» **Information given**

####

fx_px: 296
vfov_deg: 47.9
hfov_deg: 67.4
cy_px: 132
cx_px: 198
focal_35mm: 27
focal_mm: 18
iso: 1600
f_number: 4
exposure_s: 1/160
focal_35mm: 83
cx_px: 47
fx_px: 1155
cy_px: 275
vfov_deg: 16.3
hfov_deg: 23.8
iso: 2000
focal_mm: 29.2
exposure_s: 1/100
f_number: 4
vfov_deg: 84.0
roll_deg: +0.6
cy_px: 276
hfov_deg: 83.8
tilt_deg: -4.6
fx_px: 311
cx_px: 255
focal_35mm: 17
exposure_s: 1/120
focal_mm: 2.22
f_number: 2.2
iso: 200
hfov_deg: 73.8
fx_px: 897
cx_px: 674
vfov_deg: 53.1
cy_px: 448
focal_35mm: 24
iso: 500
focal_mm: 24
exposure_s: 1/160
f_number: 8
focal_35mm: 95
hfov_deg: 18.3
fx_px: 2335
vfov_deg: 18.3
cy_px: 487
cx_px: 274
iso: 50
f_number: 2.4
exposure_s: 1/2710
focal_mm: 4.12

####

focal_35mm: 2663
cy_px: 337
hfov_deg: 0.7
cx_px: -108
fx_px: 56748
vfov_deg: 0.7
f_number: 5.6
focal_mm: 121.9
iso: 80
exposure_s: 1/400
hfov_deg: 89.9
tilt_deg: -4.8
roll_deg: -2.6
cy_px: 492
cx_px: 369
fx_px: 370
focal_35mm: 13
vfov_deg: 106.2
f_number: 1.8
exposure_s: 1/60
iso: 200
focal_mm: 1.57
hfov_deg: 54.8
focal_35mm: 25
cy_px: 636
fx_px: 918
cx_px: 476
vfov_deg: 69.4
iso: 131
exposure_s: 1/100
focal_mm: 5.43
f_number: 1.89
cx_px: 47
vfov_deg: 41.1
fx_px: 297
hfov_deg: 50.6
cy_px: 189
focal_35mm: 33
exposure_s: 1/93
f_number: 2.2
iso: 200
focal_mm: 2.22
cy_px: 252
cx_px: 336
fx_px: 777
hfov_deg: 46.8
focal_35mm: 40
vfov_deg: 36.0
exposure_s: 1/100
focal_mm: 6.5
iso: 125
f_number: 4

####

» **Work order**
Write out, from the lines above, only those from the line with "focal_mm: 18" to the line with "focal_35mm: 17", exactly as given, including the first and the last.

» **Worked solution**
focal_mm: 18
iso: 1600
f_number: 4
exposure_s: 1/160
focal_35mm: 83
cx_px: 47
fx_px: 1155
cy_px: 275
vfov_deg: 16.3
hfov_deg: 23.8
iso: 2000
focal_mm: 29.2
exposure_s: 1/100
f_number: 4
vfov_deg: 84.0
roll_deg: +0.6
cy_px: 276
hfov_deg: 83.8
tilt_deg: -4.6
fx_px: 311
cx_px: 255
focal_35mm: 17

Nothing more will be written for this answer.